▶ **AIM OF THE EXERCISE**
For this exercise, write out exactly the lines from the line containing "[421,459,509,473] demonstrate ->" through the last line of the records, and no other lines.

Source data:
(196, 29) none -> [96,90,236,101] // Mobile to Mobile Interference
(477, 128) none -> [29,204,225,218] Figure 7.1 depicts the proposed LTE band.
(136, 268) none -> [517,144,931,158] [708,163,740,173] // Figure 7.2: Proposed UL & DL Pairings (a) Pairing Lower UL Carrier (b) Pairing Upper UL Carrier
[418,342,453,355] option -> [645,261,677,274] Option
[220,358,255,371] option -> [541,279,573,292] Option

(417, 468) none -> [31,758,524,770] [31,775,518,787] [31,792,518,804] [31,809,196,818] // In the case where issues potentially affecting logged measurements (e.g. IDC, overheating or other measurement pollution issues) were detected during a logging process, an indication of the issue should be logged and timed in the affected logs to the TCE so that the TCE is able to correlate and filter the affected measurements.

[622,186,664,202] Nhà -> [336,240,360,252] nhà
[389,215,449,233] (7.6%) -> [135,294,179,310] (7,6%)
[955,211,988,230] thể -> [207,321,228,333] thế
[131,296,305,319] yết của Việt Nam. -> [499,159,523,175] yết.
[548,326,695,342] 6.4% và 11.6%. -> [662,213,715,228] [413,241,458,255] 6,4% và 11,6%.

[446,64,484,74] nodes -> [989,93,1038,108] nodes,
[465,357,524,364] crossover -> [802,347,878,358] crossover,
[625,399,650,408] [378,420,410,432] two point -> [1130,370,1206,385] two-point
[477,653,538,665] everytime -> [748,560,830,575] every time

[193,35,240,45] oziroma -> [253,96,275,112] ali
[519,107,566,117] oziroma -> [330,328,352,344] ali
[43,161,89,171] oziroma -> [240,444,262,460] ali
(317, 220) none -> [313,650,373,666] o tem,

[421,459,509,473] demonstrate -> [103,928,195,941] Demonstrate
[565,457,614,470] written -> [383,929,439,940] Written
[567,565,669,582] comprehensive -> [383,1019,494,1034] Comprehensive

▶ **TASK SOLUTION**
[421,459,509,473] demonstrate -> [103,928,195,941] Demonstrate
[565,457,614,470] written -> [383,929,439,940] Written
[567,565,669,582] comprehensive -> [383,1019,494,1034] Comprehensive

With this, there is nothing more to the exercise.